▶ _EXERCISE REQUIREMENTS_:
Without the images, write out the whole listing exactly.

▶ _EXTRACTED DATA_:
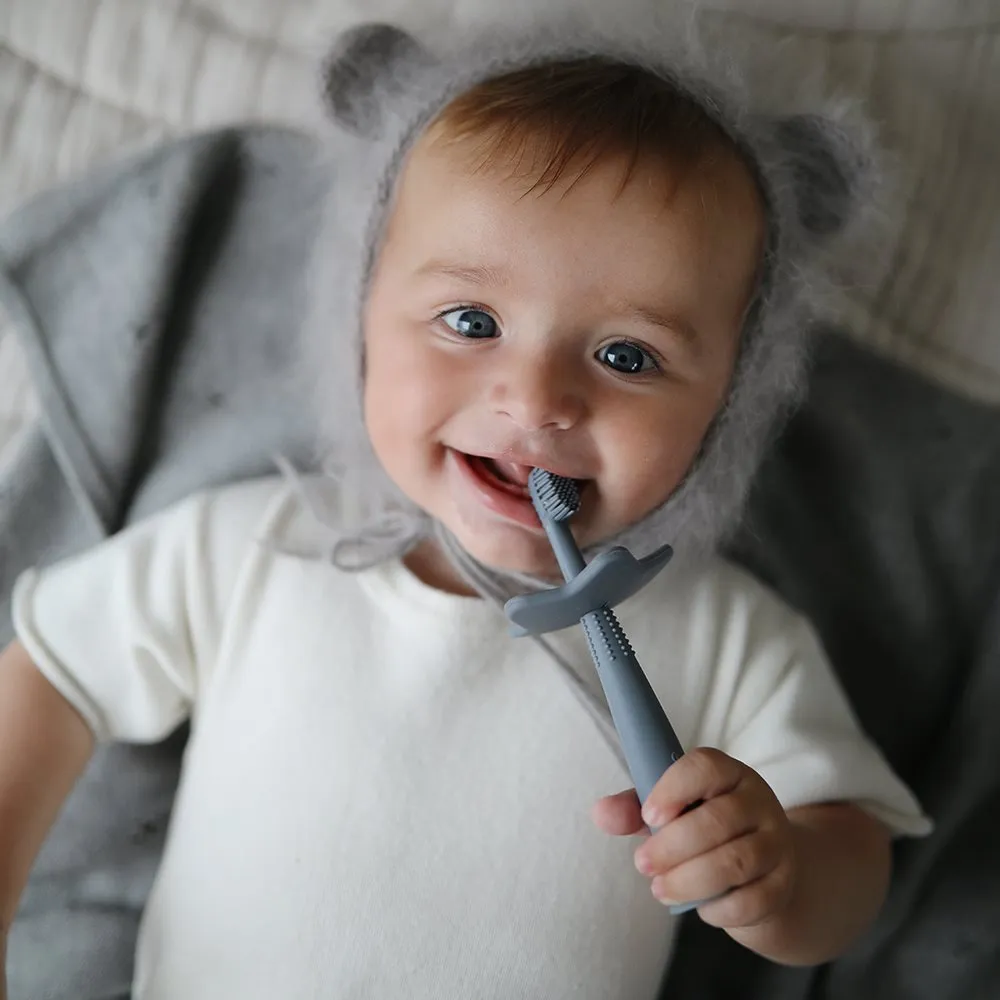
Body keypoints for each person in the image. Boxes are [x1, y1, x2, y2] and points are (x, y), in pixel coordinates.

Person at [0, 14, 931, 999]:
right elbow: (52, 676)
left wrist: (780, 869)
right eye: (469, 321)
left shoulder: (726, 633)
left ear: (732, 401)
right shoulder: (258, 548)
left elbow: (851, 848)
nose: (534, 401)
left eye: (627, 355)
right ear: (360, 316)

▶ _RESPONSE_:
Body keypoints for each person in the image. Boxes are [x1, y1, x2, y2] and points are (x, y), in pixel coordinates.

Person at [0, 14, 931, 999]:
right elbow: (52, 676)
left wrist: (780, 869)
right eye: (469, 321)
left shoulder: (726, 633)
left ear: (732, 401)
right shoulder: (258, 548)
left elbow: (851, 848)
nose: (534, 401)
left eye: (627, 355)
right ear: (360, 316)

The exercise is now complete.